Investigadores de la Universitat Oberta de Catalunya (UOC) y de la Universidad de Leicester (Reino Unido) han desarrollado unas bombas inteligentes que contienen un anticuerpo capaz de eliminar células viejas de los tejidos y frenar el proceso de envejecimiento.

Los científicos aún desconocen por qué algunas personas envejecen peor que otras y, por consiguiente, desarrollan enfermedades asociadas al proceso de hacerse mayor como el alzhéimer, la diabetes tipo 2 o cánceres. Una explicación podría ser el nivel de eficiencia de la respuesta de cada organismo ante el daño que reciben las células a lo largo de la vida, por lo que acaban envejeciendo.

La investigación, liderada por Salvador Macip y publicada por la revista Scientific Reports, se ha aproximado a esta cuestión y ha permitido desarrollar nuevos tratamientos para retrasar la progresión de enfermedades vinculadas a la vejez y, según los científicos, a largo plazo también para retrasar el proceso de envejecimiento.

Ítems de cuestionario basados en gráficos:

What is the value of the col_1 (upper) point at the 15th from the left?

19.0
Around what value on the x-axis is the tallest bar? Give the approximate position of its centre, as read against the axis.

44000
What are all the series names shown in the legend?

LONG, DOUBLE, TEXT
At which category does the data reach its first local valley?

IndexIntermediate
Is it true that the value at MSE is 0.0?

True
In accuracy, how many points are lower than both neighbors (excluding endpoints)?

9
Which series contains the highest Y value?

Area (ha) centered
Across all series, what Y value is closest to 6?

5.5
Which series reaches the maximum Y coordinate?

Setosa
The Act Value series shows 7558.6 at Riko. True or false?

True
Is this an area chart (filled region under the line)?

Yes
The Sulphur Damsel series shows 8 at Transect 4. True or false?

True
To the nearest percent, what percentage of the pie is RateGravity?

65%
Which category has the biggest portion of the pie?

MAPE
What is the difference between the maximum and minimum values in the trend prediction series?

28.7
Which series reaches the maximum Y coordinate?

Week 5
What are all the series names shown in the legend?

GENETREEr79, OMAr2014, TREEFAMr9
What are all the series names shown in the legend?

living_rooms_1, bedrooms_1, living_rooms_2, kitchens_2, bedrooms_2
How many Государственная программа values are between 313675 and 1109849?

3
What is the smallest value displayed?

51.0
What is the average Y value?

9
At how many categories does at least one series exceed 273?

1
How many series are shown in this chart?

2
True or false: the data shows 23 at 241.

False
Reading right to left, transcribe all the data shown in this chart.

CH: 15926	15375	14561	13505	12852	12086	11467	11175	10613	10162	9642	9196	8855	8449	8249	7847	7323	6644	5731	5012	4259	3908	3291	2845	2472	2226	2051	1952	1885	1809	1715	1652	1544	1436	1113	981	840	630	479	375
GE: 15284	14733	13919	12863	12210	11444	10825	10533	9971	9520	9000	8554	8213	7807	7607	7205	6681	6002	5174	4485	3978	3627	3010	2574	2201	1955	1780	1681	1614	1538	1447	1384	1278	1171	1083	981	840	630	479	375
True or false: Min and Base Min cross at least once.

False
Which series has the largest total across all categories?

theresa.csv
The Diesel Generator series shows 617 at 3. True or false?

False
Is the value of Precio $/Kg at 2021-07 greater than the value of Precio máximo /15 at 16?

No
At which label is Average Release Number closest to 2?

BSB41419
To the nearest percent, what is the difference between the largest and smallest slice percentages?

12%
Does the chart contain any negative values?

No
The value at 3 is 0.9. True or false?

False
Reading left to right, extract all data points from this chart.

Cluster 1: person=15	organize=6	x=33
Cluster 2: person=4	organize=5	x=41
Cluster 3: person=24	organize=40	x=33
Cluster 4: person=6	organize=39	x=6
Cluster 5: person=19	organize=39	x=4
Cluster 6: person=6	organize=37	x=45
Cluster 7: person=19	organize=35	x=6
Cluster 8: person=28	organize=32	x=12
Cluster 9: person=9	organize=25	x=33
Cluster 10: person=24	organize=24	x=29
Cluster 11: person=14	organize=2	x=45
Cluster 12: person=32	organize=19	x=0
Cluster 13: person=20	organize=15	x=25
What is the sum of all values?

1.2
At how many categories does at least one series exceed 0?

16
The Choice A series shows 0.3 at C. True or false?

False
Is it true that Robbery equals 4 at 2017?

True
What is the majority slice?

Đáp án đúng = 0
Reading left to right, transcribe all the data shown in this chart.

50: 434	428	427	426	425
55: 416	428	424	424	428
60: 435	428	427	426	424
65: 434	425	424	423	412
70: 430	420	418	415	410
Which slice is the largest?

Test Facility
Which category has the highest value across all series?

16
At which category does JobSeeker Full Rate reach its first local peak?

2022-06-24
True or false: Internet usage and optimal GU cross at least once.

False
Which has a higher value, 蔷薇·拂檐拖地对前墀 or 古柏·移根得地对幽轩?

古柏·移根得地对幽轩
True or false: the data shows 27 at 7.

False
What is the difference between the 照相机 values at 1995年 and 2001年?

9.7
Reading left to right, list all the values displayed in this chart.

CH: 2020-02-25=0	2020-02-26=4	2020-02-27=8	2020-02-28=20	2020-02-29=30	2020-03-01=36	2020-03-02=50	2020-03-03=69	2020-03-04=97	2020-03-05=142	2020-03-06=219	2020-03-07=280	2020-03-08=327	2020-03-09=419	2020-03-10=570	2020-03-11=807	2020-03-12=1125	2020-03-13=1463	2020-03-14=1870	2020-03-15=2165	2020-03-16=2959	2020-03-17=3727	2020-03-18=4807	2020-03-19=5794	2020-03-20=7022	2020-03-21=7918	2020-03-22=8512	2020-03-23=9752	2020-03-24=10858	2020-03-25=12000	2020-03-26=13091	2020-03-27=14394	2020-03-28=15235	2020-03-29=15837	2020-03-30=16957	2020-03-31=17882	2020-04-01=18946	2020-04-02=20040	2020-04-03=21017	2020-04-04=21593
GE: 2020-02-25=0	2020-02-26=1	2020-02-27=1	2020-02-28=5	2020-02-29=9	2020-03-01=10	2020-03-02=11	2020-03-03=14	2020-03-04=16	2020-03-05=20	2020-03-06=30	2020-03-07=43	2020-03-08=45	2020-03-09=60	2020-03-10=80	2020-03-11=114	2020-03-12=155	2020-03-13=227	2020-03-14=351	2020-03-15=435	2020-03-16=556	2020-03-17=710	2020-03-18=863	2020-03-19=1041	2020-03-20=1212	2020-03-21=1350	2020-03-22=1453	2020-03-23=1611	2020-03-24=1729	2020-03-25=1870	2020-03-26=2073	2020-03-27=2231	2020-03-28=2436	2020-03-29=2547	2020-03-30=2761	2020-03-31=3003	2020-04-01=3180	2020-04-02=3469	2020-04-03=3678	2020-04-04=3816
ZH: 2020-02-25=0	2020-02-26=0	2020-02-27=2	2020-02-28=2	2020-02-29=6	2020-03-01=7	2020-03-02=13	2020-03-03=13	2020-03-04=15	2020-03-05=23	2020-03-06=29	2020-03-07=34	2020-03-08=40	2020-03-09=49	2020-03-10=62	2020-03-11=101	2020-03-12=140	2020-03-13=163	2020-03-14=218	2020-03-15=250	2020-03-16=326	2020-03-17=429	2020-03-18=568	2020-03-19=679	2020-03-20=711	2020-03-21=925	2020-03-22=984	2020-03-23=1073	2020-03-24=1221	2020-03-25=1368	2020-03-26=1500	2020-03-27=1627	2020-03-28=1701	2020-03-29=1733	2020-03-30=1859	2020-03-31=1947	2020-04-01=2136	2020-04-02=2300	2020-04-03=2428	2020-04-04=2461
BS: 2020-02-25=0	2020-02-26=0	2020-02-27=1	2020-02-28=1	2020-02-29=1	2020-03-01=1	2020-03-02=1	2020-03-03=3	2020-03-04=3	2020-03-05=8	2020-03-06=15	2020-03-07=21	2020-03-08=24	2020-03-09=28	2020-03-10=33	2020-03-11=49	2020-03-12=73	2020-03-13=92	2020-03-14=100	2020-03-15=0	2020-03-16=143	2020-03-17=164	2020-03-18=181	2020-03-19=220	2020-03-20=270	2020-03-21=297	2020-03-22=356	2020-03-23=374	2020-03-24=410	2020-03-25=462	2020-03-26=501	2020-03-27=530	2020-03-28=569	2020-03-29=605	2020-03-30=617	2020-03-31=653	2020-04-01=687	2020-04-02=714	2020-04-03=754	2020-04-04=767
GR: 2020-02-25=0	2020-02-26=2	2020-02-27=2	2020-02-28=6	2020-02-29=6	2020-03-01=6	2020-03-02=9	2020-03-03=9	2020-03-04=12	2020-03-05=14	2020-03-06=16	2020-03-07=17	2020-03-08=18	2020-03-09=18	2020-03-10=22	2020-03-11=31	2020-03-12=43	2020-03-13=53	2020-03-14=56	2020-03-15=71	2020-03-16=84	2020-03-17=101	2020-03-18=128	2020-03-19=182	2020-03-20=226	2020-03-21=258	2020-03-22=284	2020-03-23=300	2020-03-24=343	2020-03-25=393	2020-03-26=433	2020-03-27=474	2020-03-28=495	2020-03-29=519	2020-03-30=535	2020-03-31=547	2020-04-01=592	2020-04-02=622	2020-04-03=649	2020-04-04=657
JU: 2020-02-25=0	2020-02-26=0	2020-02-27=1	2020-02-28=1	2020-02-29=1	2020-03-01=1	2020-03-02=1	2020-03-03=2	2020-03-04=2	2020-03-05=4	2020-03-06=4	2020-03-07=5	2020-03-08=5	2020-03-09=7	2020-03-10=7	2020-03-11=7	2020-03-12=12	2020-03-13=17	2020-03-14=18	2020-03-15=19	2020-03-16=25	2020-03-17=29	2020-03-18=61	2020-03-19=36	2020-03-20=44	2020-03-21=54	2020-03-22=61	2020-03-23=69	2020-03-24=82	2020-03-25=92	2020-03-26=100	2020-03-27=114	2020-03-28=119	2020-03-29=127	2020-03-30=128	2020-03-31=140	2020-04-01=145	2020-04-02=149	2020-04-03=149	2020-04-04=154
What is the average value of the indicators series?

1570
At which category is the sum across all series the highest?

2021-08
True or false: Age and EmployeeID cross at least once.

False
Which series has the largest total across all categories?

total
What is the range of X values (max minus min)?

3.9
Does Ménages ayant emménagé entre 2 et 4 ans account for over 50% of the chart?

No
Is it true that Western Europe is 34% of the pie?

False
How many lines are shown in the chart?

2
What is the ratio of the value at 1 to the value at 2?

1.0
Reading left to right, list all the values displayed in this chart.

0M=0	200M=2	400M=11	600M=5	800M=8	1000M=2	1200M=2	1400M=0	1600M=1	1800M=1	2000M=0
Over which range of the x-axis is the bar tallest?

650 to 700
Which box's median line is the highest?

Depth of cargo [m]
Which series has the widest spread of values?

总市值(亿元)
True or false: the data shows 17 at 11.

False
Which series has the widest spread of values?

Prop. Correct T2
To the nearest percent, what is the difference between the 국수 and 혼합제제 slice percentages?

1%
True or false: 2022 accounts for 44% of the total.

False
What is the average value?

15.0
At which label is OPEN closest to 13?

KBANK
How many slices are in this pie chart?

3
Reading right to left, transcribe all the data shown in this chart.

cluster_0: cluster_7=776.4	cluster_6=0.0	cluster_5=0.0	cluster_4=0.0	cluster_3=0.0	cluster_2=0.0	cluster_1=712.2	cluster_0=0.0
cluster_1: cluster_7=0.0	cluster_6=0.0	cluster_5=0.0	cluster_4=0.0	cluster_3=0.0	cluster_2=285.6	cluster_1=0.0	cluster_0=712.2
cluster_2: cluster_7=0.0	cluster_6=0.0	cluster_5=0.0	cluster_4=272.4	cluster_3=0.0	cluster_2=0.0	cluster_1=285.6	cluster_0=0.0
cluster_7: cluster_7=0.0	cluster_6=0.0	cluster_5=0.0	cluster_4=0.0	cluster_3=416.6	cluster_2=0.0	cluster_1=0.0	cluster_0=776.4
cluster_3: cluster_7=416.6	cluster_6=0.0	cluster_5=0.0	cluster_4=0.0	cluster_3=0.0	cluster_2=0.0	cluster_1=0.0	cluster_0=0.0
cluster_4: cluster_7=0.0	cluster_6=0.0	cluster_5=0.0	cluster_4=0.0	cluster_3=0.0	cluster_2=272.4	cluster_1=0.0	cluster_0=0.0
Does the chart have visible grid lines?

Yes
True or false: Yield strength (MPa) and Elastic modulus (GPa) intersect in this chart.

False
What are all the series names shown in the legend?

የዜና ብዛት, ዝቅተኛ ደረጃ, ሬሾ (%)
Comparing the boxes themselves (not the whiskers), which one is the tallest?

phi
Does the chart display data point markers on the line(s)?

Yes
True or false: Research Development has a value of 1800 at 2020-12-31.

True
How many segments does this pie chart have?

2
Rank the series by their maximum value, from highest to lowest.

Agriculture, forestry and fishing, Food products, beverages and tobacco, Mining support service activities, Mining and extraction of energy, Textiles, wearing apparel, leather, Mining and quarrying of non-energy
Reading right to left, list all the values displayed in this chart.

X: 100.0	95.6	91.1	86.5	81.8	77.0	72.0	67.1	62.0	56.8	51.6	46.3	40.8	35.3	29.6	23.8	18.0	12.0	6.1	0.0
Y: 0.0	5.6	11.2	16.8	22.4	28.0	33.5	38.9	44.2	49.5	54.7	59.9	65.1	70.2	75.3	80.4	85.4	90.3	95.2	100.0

APLICA LO LEÍDO:
a) En el texto sobre las bombas inteligentes contra el envejecimiento, ¿qué revista publicó la investigación?
b) Prosigue el texto sobre las bombas inteligentes contra el envejecimiento a partir de su última oración.

SOLUCIONES PROPUESTAS:
a) La investigación se publicó en la revista Scientific Reports.

b)
Para conseguirlo, los investigadores de la UOC y de la Universidad de Leicester han diseñado un anticuerpo que funciona como una bomba inteligente capaz de reconocer proteínas específicas en la superficie de estas células envejecidas o senescentes, engancharse a ellas y aplicarles un fármaco que las elimina sin afectar al resto, lo que minimiza los potenciales efectos secundarios. “Por primera vez tenemos un fármaco basado en un anticuerpo que puede aplicarse a los humanos para frenar la senescencia celular”, aseguró Salvador Macip. El investigador explicó que se han basado “en las terapias que ya se usan en el cáncer y que se dirigen a proteínas concretas de la superficie de las células cancerosas, y lo hemos trasladado a las células senescentes”.